• _Détail de la consigne_
Rédigez la suite du compte rendu sur l'examen des crédits de la défense, en partant de sa dernière phrase.

• _Extrait du document_
EXAMEN EN COMMISSION

La commission a procédé, sur le rapport de M. Maurice Blin, rapporteur spécial, à l'examen des crédits de la défense.

Abordant l'analyse générale du budget de la défense pour 2001, qui s'établit, hors pensions, à 188,9 milliards de francs, M. Maurice Blin, rapporteur spécial, a d'abord souhaité, à titre préalable, souligner, avec l'aboutissement de la professionnalisation des armées, l'ampleur d'une réforme administrative unique en son genre, accomplie dans le silence et la discrétion, et qui méritait d'être saluée, tant elle constituait aujourd'hui un véritable cas d'école au sein de l'Etat.

Il a ensuite relevé l'importance des étapes récemment franchies dans la mise en place d'une véritable politique européenne de défense, notamment avec la décision prise en décembre 1999 à Helsinki de constituer une " force commune de réaction rapide ", susceptible de mobiliser, en 60 jours, 60.000 hommes, 400 avions de combat et 100 bâtiments de marine, et de demeurer plus d'un an sur un terrain éloigné. Ce format vient d'être confirmé, le 20 novembre à Bruxelles, par la " Conférence d'engagement des capacités " qui réunissait les ministres européens de la défense.

• _Données fournies_
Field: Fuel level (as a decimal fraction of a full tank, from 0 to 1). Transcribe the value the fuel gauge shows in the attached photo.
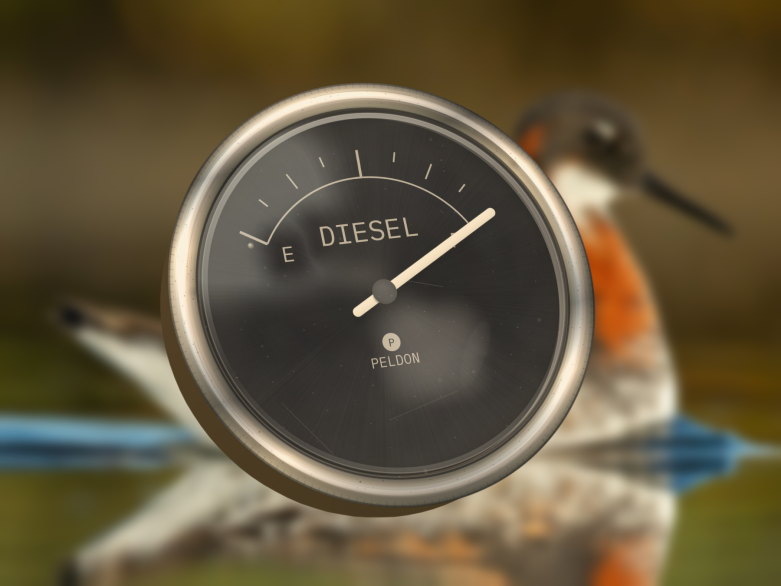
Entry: 1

• _Résultat de l'exercice_
Tout en se félicitant des progrès ainsi accomplis, M. Maurice Blin, rapporteur spécial, a estimé qu'il convenait de rester vigilant, de nombreux points sensibles et stratégiques restant néanmoins à définir avant que puisse être concrètement mise en oeuvre la force européenne. Il a notamment estimé que les conditions, et même le succès, de la mise en place de la force européenne lui paraissaient étroitement dépendants d'un degré minimum de convergence des choix budgétaires des pays membres. Or, dans ce domaine, l'écart se creusait entre la France et le Royaume-Uni d'un côté, et l'Allemagne, l'Espagne et l'Italie de l'autre, mais surtout, et ceci lui paraissait plus grave, entre le Royaume-Uni et la France.

De fait, M. Maurice Blin, rapporteur spécial, a indiqué que le projet de budget de la défense pour 2001 s'inscrivait, sans aucune amélioration malgré l'ampleur des opportunités autorisées par l'amélioration de la conjoncture par ailleurs largement utilisées pour les budgets civils, dans une tendance longue de réduction des dépenses militaires.

M. Maurice Blin, rapporteur spécial, a souligné qu'ainsi, de 1990 à 2000, en loi de finances initiale, le budget de la défense (hors pensions) était resté quasiment identique en francs courants, revenant de 189,4 milliards de francs à 188,9 milliards de francs, ce qui se traduisait par une diminution de 15 % en francs constants.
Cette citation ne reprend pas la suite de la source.